Are these farmworkers treated well? You should know, if you’re buying their output, and companies are finding that better managing their supply chain can make it possible. (Photo courtesy SAP Ariba)

As a procurement professional, James Edward Johnson was hitting it out of the park. He’d embraced technology to turn a painful, manual process that his colleagues at Nielsen had hated into a consumer-like, digital one that made things easy for them. Costs were lower. People were happy.
But Johnson wasn’t satisfied. He wanted to do more. “When my kids ask me ‘what did you do today?’ I don’t want to tell them that I saved my company a bunch of money,” he says. “I want to tell them I saved lives.”
It’s something I often hear as I travel the world meeting with customers in my role as President of SAP Ariba. In addition to doing well for their companies, procurement executives also want to do good. They don’t want to simply buy stuff anymore. They want to make a difference. They want to drive ethical behavior across the supply chain, and take on things like supplier diversity, as well as tougher challenges like the elimination of forced labor or the use of minerals that come from conflict zones. And they have the power to do it.
Collectively, companies in the Global 2000 spend a staggering $12 trillion on goods and services annually. And by tying their purchases to purposes, these companies can ensure they provide fair labor practices across their supply chain. They can make opportunities available to minority and female-owned businesses. And they can ensure that no slave labor is being used to make their products.
I see many companies trying to connect these dots. But many are struggling because they lack the transparency of information about their supply chain, and the connections required to make changes. This is where networks come into play. Just as social networks allow consumers to share shop, and consume, business networks give companies the power to discover, connect and collaborate across a global network of partners in an open and informed way. That way the learnings of one organization can benefit all. We can all work together to do good. Procurement organizations that harness this power can provide greater transparency and new insights into supply chains and ensure they are acting in ethically responsible ways.

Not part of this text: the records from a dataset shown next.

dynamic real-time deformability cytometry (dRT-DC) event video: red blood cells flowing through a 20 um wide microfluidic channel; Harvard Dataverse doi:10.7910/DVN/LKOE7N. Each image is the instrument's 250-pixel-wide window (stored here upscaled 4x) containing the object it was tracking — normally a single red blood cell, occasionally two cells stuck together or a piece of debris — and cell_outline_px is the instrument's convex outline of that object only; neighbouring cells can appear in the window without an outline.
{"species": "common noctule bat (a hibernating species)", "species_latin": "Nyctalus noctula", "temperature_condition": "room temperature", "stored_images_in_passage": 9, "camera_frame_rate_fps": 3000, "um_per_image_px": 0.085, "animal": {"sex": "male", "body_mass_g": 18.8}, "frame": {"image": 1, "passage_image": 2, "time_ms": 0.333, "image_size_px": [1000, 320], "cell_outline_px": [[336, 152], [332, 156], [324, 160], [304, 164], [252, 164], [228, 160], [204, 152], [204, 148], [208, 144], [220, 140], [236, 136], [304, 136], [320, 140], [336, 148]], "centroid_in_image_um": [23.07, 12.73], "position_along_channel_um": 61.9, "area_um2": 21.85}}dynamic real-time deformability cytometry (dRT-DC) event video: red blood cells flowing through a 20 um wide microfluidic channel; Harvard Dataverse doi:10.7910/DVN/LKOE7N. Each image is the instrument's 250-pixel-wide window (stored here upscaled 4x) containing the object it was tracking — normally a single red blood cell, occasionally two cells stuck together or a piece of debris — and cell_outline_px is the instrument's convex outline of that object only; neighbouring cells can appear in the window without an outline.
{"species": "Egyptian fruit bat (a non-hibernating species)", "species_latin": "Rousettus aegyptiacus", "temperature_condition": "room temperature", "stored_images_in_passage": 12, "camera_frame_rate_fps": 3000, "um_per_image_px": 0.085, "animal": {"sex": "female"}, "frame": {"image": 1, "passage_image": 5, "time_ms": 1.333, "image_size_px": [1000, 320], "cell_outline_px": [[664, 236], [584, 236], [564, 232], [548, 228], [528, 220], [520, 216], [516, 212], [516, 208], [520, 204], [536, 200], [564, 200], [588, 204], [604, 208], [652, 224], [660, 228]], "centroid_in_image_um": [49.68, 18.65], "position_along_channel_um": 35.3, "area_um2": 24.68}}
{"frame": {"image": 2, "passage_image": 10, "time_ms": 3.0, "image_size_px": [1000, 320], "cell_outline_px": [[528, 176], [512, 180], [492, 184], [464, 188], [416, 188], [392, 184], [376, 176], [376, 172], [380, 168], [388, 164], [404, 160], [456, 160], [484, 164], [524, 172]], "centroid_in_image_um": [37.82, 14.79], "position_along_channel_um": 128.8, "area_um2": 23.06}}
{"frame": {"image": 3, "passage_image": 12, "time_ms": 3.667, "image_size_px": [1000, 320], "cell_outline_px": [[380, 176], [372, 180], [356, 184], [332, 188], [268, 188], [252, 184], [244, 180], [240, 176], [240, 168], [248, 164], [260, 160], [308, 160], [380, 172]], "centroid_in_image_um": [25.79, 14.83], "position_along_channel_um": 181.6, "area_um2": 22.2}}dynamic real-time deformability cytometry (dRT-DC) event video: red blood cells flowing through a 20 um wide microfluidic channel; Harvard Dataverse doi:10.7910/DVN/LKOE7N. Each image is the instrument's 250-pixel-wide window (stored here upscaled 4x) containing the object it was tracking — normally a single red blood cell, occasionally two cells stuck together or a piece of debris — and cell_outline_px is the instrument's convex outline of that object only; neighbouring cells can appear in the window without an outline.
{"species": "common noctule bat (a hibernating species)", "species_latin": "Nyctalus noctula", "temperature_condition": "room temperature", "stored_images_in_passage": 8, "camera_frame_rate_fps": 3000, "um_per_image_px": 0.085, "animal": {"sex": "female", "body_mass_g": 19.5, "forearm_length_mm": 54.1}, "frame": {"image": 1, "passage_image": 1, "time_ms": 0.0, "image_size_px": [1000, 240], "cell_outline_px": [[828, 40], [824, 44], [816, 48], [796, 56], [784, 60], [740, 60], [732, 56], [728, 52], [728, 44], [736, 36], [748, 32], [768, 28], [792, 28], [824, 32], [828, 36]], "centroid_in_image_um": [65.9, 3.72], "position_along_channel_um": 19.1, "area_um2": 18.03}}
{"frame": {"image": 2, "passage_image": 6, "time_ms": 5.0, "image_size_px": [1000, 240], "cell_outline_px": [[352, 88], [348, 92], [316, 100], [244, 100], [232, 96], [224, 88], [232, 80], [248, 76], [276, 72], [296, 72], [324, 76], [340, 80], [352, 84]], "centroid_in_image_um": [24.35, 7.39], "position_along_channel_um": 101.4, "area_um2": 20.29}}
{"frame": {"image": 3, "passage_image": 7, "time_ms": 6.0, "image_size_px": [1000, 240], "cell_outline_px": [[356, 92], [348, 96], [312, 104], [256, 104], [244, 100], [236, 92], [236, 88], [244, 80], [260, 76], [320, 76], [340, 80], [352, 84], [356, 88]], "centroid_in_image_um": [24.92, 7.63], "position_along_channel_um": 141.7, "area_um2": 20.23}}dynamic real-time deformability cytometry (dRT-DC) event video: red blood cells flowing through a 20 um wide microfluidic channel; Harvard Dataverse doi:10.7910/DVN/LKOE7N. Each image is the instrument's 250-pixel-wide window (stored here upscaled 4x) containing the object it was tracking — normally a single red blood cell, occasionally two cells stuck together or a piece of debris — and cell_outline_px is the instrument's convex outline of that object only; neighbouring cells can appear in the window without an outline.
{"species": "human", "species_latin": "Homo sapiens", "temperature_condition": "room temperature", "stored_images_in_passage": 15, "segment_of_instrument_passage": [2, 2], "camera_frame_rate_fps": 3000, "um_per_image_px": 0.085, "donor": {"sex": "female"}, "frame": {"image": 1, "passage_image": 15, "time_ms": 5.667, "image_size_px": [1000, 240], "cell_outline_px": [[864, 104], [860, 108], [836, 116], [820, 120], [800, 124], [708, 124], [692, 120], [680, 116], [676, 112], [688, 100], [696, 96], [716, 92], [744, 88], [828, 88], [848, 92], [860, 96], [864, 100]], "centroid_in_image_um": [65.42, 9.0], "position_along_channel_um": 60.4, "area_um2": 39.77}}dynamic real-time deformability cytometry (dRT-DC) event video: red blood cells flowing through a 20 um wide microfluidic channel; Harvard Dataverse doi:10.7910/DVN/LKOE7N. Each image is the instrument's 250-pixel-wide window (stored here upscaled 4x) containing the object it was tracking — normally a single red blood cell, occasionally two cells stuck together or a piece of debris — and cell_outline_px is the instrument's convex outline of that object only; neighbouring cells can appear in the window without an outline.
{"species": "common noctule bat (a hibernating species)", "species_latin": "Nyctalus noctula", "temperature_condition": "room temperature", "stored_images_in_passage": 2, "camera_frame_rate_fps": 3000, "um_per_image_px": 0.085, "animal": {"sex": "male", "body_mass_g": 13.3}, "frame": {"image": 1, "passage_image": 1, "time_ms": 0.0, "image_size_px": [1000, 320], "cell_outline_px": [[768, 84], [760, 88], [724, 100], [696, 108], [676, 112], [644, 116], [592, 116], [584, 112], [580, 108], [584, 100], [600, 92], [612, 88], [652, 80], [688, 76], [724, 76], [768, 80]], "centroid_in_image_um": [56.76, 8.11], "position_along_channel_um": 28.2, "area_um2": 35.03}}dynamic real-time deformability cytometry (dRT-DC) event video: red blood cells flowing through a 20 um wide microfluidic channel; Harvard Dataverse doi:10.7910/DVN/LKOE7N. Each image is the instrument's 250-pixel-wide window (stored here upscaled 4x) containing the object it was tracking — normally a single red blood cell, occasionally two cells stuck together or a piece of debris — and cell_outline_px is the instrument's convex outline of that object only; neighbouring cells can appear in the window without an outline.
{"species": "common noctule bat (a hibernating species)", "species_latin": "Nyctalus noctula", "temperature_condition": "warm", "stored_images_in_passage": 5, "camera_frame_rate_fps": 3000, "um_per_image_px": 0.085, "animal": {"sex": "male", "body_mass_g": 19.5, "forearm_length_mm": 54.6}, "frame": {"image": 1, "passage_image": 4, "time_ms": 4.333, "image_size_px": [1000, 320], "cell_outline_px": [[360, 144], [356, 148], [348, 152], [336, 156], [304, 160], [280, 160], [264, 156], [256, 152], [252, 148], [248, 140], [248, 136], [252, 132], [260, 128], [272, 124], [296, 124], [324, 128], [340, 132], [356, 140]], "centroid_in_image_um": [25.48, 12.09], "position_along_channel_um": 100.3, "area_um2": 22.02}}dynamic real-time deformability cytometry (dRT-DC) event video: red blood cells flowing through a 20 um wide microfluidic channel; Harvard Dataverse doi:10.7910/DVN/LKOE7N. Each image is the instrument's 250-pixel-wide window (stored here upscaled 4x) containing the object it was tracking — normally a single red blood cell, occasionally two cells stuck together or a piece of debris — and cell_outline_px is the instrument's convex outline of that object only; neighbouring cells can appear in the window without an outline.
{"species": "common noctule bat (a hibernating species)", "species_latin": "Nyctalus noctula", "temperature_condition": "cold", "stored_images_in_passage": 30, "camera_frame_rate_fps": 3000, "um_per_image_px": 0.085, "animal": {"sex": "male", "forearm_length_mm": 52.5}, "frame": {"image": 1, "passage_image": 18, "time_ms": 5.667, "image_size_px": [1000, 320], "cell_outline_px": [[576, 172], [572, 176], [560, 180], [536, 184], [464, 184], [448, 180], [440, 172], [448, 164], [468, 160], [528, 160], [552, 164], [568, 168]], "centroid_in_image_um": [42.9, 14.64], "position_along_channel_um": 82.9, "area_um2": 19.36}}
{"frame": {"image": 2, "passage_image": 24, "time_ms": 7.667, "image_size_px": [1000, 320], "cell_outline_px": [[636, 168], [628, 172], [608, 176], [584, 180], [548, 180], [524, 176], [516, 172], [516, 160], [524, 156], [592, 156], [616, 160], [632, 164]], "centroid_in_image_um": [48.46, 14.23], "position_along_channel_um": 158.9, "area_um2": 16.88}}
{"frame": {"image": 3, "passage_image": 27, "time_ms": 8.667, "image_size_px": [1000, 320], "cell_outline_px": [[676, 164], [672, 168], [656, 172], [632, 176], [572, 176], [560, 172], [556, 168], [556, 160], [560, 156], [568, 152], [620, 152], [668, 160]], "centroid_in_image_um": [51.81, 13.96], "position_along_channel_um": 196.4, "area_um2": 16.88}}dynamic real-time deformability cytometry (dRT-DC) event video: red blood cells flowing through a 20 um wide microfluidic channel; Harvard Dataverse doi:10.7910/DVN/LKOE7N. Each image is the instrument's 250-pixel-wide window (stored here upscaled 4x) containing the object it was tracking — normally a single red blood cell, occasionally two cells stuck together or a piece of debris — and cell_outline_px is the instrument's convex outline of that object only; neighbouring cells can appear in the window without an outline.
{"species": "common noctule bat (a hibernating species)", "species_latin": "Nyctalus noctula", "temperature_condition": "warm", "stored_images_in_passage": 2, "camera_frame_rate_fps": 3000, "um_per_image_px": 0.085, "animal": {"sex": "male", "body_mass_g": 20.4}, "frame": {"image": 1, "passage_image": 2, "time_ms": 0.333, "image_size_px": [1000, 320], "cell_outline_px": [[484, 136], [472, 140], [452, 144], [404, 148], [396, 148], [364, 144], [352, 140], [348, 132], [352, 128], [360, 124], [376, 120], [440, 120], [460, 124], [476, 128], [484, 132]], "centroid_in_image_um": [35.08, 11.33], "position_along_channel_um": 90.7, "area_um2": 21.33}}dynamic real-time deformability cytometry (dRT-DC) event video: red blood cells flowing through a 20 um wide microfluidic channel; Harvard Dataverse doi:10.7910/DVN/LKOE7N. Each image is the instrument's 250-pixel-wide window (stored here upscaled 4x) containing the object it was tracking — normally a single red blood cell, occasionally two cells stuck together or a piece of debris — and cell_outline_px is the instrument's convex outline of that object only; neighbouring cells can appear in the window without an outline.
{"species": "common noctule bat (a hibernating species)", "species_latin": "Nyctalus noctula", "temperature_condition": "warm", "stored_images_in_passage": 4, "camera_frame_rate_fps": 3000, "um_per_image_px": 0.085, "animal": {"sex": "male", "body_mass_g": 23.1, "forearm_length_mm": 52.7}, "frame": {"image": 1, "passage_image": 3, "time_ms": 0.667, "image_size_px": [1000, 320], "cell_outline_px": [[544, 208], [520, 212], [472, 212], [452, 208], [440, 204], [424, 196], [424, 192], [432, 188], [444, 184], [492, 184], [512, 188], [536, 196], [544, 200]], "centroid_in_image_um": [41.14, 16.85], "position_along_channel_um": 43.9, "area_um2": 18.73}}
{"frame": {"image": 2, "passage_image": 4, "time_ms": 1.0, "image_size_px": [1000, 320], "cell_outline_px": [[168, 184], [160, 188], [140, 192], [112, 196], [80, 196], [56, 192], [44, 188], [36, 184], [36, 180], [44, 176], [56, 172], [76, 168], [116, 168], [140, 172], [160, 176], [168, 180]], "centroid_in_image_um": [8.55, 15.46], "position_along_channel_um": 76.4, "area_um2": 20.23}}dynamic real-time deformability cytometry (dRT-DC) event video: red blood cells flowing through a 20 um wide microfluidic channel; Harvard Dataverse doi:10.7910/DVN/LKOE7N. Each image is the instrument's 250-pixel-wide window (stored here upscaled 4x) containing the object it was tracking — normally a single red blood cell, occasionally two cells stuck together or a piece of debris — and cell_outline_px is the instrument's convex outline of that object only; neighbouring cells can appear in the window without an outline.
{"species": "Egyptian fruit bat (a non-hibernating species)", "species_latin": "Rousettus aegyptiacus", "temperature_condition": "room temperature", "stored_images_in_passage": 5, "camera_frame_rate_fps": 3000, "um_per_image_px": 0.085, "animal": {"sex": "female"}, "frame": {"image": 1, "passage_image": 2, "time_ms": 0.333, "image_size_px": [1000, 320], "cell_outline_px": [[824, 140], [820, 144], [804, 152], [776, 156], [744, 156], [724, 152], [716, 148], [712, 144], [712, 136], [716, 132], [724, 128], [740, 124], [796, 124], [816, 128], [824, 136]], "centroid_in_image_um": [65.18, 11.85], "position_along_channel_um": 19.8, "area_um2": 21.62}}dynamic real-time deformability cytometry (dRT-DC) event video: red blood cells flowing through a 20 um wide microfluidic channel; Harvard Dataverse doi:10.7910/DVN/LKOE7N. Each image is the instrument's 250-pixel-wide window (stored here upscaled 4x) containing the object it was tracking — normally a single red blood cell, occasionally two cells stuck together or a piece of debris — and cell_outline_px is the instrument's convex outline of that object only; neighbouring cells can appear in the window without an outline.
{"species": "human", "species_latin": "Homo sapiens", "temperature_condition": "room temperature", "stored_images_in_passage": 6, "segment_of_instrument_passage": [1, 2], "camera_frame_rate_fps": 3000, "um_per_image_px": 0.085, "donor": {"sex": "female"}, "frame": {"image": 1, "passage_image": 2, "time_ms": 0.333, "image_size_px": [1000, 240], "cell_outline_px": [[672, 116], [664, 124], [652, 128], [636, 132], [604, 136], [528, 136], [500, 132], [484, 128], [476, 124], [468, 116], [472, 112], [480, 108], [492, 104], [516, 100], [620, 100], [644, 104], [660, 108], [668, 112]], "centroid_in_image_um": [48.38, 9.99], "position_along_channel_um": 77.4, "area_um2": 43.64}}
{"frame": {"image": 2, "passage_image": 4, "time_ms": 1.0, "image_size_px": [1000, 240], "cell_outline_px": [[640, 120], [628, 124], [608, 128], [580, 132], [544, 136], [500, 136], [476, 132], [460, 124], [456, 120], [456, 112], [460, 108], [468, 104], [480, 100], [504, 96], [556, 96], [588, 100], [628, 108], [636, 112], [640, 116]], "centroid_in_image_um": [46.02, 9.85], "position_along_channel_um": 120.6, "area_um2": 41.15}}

Johnson, for instance, has implemented software that leverages historical and real-time purchasing data and supplier intelligence that lives on the Ariba Network in conjunction with applications for data analysis to help him detect and mitigate the risk that forced labor may be present somewhere in Nielsen’s supply chain.
Using networks – and the cloud-based applications delivered on them – procurement can drive a simple, digital process for managing spending from end to end.  But beyond this, executives can elevate the function and deliver more broad business value by aligning with and driving a company’s higher purpose.
Nedbank, one of the largest banks in South Africa, is a great example of this. When it set out to digitize procurement, its goal was simple – and similar to that of most companies: create a standard process that could lower costs and drive efficiencies. So they joined a network and began using the software delivered on it to automate everything from sourcing and orders to invoices and payments. Today, things are nearly paperless.
Many companies would have stopped there. But Nedbank figured out it had the data and connections to do more, beyond saving money. As part of the bank’s efforts to forge a more collaborative way of doing business and support its suppliers, Nedbank launched a development program to identify trading partners whose businesses it could make more sustainable and successful.
One of the first participants in the program was Monabo, a minority-owned cleaning firm. Nedbank assigned a mentor and provided additional resources to help Monabo secure new clients, manage cash flows and financial statements and position itself as an innovative ‘green’ cleaning and hygiene company – all of which gave the company access to new markets and allowed it to triple its turnover.
That’s the power of purpose. And I believe it is the greatest power of all. Purpose inspires us. It moves us. It enables us to reimagine and reinvent what is possible. It enables us to achieve great things.
Alexander Atzberger is president of SAP Ariba.